Le fil de la pensée

Dans l’avion pour New-York, partant à l’aventure il y a de cela 50 ans je lisais tel un béotien la sonate à Kreutzer de Tolstoï, et songeais que tout était en germe, déjà exprimé, déjà pensé. Puis aujourd’hui lisant les possédés de Dostoïevski, je retrouve cette même impression, atténuée et moins naïve, des idées et des sentiments exprimés, de ces mêmes quêtes qui hantent les hommes. Je me trouve différent dans ma lecture. Il me semble pouvoir pénétrer plus en profondeur dans les subtilités, la finesse des traits dessinés, les modulations, comme pouvant saisir l’arrière plan, ce qui se trouve entre les lignes, qui n’est pas évident à première vue.
Subtilité de la plume inspirée, produit des âmes délicates, arrivant à rendre ou presque, visible l’invisible. Ce qui n’est peut-être qu’une projection de ma pensée et de mes désirs, ceci n’est jamais à exclure. Non, ce qui est intéressant c’est de lire les âmes. Ici des âmes russes. Comme par hasard.
Alors qu’il est en ce moment question de la Russie, et que ces auteurs ont fait couler beaucoup d’encre à propos de leur culture, de leur sensibilité, de ce qui fait leur originalité. De leurs passions et de leurs crimes.

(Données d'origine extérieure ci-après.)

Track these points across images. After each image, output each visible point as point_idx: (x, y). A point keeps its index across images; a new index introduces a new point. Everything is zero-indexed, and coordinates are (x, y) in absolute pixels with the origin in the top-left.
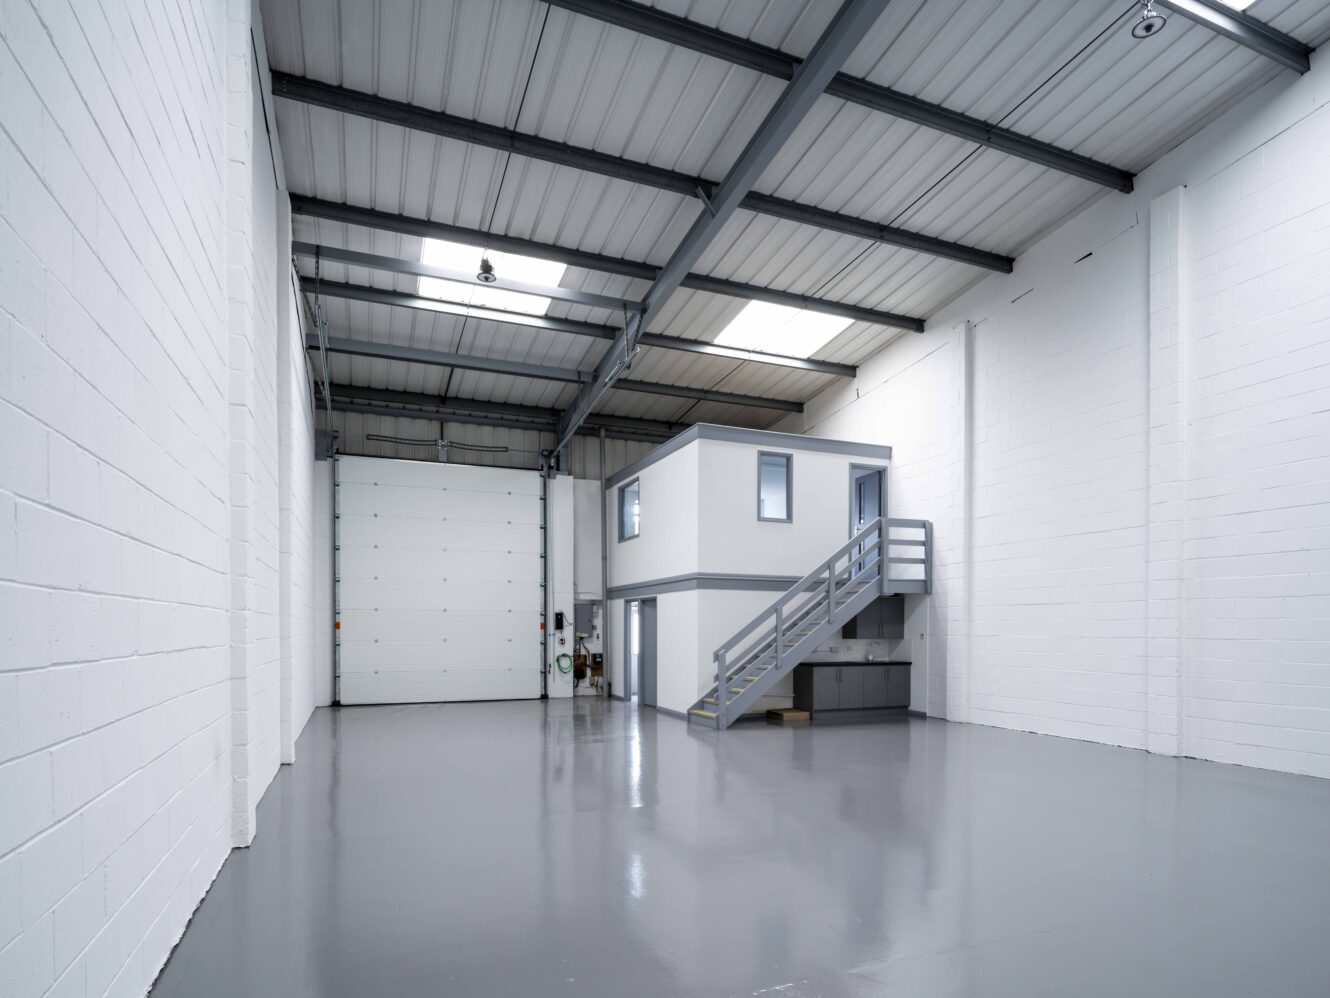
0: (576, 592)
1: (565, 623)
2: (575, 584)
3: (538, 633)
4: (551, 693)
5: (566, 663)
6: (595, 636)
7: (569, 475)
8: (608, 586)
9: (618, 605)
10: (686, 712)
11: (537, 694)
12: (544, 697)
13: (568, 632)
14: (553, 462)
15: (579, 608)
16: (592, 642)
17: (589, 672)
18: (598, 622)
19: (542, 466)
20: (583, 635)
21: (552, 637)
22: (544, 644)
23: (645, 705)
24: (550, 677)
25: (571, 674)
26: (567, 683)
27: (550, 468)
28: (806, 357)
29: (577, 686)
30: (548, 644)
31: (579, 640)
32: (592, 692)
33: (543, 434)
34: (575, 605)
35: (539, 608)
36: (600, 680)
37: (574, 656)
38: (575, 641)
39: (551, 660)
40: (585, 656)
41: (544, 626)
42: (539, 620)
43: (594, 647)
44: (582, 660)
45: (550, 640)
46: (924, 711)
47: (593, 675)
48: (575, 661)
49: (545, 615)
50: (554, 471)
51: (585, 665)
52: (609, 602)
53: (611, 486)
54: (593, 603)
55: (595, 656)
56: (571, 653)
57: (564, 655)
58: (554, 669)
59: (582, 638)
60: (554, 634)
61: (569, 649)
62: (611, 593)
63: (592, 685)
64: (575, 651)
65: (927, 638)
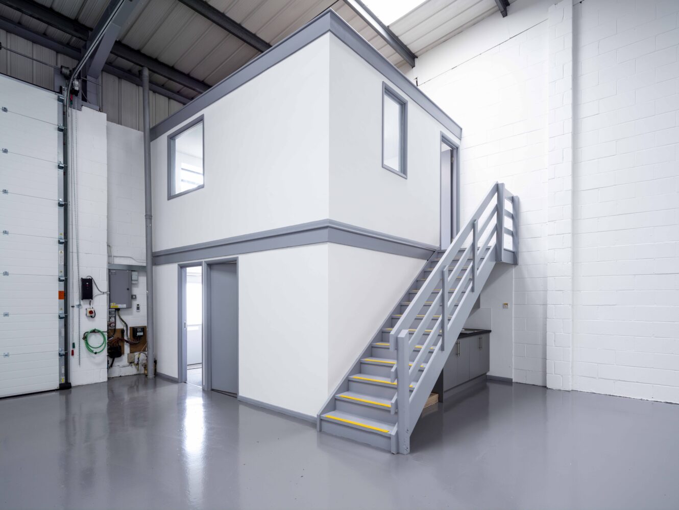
0: (109, 256)
1: (95, 291)
2: (109, 246)
3: (56, 306)
4: (75, 380)
5: (97, 341)
6: (135, 307)
7: (100, 110)
8: (153, 251)
9: (168, 272)
10: (316, 416)
11: (54, 382)
12: (65, 386)
13: (100, 303)
14: (77, 85)
15: (113, 273)
16: (131, 314)
17: (127, 349)
18: (140, 291)
19: (61, 88)
20: (119, 306)
21: (76, 309)
22: (65, 318)
23: (212, 390)
24: (73, 361)
25: (105, 353)
26: (98, 364)
27: (73, 92)
28: (386, 24)
29: (111, 366)
30: (70, 317)
31: (114, 312)
32: (132, 370)
33: (60, 56)
34: (109, 270)
35: (55, 269)
36: (140, 356)
37: (108, 332)
38: (110, 313)
39: (75, 337)
40: (122, 331)
41: (64, 295)
42: (57, 287)
43: (134, 319)
44: (118, 335)
45: (74, 313)
46: (511, 378)
47: (132, 352)
48: (109, 337)
49: (65, 280)
50: (77, 100)
51: (122, 340)
52: (154, 267)
53: (156, 137)
54: (131, 269)
55: (134, 330)
56: (104, 328)
57: (94, 331)
58: (80, 349)
59: (118, 310)
60: (79, 305)
61: (101, 322)
62: (157, 258)
63: (131, 363)
64: (109, 325)
65: (513, 307)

On se transforme avec le temps, mais demeure un fil. Plus jeune, il me semblait pouvoir appréhender le signe contenu dans les images plus que dans les mots, recouverts de sens qui me restaient cachés, très voilés. Ça, c’est selon les gens. Des jeunes gens peuvent avoir très tôt un regard d’aigle sur ce qu’ils lisent, et n’entendre rien à des peintures, ou des musiques. Ceci dit, celles-ci pompeuses ou savantes peuvent n’être que des glouglous très bêtas, ou des chevauchées de chars, de canons sans trop de nuances.

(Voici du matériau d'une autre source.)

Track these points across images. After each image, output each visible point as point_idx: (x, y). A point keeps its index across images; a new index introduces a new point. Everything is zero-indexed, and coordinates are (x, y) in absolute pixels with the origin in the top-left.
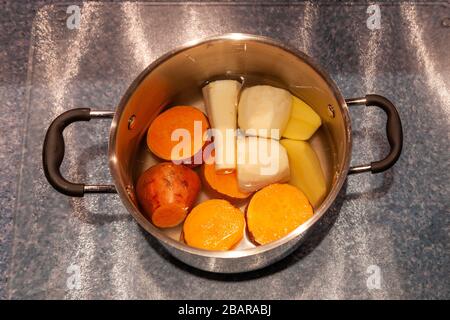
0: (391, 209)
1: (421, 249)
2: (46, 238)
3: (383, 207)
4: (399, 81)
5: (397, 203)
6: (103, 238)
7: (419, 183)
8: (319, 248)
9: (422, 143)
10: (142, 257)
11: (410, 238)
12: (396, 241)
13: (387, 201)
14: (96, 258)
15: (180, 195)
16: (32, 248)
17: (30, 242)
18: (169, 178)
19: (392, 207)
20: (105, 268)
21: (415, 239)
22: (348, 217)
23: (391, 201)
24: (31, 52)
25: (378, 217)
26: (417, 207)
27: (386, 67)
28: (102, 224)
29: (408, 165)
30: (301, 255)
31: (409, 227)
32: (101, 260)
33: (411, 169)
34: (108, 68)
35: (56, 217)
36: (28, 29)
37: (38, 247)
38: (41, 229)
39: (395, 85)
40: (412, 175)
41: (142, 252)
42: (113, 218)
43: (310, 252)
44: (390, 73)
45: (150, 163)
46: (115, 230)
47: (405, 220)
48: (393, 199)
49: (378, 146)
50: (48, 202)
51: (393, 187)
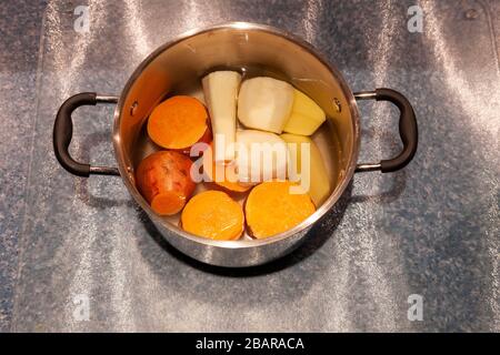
0: (403, 216)
1: (437, 262)
2: (52, 217)
3: (392, 213)
4: (413, 78)
5: (410, 210)
6: (104, 221)
8: (321, 250)
9: (440, 146)
10: (140, 244)
11: (424, 249)
12: (407, 251)
13: (397, 207)
14: (97, 241)
15: (178, 184)
16: (40, 226)
17: (38, 220)
18: (168, 167)
19: (403, 213)
20: (106, 251)
21: (429, 250)
22: (353, 221)
23: (403, 208)
24: (41, 41)
25: (387, 224)
26: (433, 216)
27: (398, 62)
28: (103, 208)
29: (422, 169)
30: (301, 256)
31: (423, 237)
32: (102, 243)
33: (426, 173)
34: (111, 58)
35: (61, 198)
36: (39, 20)
37: (45, 225)
38: (48, 209)
39: (409, 82)
40: (427, 180)
41: (140, 239)
42: (113, 203)
43: (311, 254)
44: (402, 70)
45: (149, 151)
46: (115, 214)
47: (418, 228)
48: (405, 204)
49: (387, 147)
50: (54, 183)
51: (404, 193)
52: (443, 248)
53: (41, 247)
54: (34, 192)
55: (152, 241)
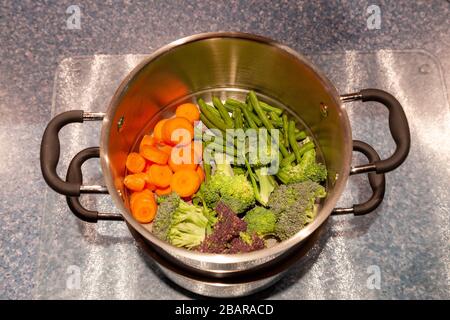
1: (402, 289)
2: (64, 253)
3: (362, 246)
4: (376, 125)
5: (377, 243)
6: (109, 256)
7: (398, 225)
8: (302, 281)
9: (401, 186)
10: (141, 276)
11: (391, 278)
13: (367, 240)
14: (104, 274)
16: (53, 262)
17: (52, 256)
19: (371, 246)
20: (111, 283)
21: (395, 279)
22: (330, 254)
23: (371, 241)
25: (358, 255)
26: (398, 248)
27: (363, 112)
28: (108, 245)
29: (387, 206)
30: (282, 285)
31: (390, 267)
32: (108, 276)
33: (390, 210)
35: (72, 236)
36: (52, 78)
37: (59, 260)
38: (61, 245)
39: (373, 129)
40: (391, 216)
41: (141, 272)
42: (116, 240)
43: (293, 284)
44: (367, 118)
46: (119, 250)
48: (373, 238)
49: (356, 187)
50: (66, 223)
51: (372, 227)
52: (407, 277)
53: (55, 280)
54: (48, 231)
55: (151, 274)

Il y a tellement d’œuvres. L’important dans une œuvre, c’est ce qu’on ne perçoit pas. Et l’ensemble des œuvres fait son ouvrage de tisser en nous une somme de recoupements, de constantes, d’impressions fugitives et d’entendements de choses secrètes, en affinité avec nous.
On finit par s’entendre, ou se voir dans tout ce chaos orchestré. On finit ou on commence ?
Qu’est-ce qui a évolué sur le fil de la pensée ? Et comment ? Sans doute celui qui œuvre déroule en lui ce fil, fait en sorte de l’exprimer au mieux, ce qui permet à l’autre de mieux se voir, par ce qui lui a été donné à voir, à lire ou à entendre. Ainsi il y a transmission de l’un à l’autre. Nous ne serions plus enfermés dans notre psyché maladive.
Deux parenthèses :
Bizarre tout de même ce qui se passe sur cette terre. Avant, en Nouvelle-Calédonie, il n’y avait pas de prison. Les civilisés conquérants en ont construit.
Qu’est-ce que les Russes auraient commis comme crimes qui serait aux yeux des occidentaux comme absolument impardonnable ?
Quel est le sens de tout cela ? De ces enfermements respectifs, du voyage qui se passe mal, comme des marins qui font naufrage.
Remarque, le marin aime la mer qui lui parle, et cela fait son bonheur.